*WHAT IS EXPECTED*
Report every line of the records that contains the string "patchkabel", copying each such line in full. Case counts, so a line matches only if the letters agree in case.
____________
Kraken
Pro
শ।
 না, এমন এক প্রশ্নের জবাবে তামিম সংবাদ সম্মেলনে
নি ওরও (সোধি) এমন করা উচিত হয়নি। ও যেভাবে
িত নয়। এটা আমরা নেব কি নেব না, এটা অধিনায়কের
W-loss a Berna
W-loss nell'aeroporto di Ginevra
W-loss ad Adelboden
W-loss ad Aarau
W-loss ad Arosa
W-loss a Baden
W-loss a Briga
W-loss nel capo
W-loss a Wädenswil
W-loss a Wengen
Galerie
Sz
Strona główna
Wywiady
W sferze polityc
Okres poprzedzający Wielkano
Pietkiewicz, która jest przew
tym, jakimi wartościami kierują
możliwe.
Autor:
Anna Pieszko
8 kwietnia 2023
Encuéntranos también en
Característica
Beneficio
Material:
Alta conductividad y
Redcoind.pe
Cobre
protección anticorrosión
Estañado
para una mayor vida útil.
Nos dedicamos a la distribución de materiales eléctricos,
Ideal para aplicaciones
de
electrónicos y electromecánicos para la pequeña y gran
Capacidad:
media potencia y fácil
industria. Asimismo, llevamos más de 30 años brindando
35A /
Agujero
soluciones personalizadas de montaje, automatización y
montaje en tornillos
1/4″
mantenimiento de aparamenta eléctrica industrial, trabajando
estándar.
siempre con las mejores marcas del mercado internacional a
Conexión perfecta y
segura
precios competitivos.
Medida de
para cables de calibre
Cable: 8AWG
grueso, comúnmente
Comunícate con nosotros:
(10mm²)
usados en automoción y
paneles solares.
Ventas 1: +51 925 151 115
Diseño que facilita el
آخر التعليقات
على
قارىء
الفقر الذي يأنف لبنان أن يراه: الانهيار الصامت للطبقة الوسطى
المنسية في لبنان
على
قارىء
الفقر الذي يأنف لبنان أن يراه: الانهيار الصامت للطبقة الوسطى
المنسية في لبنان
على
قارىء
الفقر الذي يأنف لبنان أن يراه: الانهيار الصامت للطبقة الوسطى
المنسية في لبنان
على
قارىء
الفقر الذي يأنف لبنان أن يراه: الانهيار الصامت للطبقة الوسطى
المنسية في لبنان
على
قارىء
____________
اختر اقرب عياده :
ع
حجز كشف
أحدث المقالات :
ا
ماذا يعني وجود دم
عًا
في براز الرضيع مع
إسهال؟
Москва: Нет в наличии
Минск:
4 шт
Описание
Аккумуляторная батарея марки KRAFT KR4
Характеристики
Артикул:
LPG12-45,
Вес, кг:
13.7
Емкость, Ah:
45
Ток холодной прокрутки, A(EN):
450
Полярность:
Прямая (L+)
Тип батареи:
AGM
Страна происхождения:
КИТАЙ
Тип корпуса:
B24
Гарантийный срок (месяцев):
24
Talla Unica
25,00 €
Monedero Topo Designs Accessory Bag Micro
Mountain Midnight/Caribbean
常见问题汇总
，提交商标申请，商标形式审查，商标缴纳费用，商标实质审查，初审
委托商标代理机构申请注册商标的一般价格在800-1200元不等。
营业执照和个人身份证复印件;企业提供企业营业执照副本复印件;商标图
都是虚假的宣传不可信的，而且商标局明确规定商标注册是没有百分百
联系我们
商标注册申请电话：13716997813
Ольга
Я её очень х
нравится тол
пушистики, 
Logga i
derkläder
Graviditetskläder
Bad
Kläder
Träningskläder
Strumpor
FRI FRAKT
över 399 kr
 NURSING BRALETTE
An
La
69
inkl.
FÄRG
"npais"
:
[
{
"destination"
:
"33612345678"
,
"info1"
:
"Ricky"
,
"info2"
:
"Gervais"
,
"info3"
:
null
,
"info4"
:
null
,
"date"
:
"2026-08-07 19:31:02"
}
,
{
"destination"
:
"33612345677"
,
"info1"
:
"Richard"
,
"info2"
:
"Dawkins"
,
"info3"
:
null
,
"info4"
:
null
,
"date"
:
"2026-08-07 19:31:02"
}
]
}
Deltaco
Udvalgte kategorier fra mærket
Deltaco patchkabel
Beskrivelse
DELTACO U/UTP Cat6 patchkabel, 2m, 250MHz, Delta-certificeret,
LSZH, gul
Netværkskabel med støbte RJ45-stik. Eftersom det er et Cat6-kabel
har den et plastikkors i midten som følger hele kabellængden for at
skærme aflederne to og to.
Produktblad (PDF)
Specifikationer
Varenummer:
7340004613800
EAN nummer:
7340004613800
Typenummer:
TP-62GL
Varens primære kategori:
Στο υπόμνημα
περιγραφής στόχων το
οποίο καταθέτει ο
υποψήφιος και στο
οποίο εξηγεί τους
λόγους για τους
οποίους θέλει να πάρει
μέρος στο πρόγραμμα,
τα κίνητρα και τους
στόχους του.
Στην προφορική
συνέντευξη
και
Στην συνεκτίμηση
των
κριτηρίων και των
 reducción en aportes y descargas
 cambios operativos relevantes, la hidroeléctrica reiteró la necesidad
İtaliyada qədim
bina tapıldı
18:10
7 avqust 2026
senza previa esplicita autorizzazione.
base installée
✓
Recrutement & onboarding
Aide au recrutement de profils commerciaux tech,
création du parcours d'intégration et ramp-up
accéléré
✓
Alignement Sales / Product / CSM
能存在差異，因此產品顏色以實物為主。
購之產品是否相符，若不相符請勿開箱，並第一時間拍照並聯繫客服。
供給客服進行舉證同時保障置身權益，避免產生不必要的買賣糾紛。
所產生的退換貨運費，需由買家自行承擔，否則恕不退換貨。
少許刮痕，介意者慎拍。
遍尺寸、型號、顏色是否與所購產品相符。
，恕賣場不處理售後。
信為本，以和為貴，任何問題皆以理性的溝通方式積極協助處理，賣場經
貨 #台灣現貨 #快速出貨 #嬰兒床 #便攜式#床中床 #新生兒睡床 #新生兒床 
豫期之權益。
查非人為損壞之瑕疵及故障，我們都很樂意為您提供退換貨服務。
____________
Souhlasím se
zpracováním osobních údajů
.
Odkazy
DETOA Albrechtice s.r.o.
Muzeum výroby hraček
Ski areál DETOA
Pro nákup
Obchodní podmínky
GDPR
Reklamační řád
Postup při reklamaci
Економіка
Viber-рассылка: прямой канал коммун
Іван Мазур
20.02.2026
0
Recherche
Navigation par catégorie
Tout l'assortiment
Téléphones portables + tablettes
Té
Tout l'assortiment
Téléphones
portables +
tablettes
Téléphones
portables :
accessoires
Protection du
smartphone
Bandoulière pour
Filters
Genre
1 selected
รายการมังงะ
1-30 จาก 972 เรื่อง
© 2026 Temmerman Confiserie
____________
*RESULT OF THIS TASK*
Deltaco patchkabel
DELTACO U/UTP Cat6 patchkabel, 2m, 250MHz, Delta-certificeret,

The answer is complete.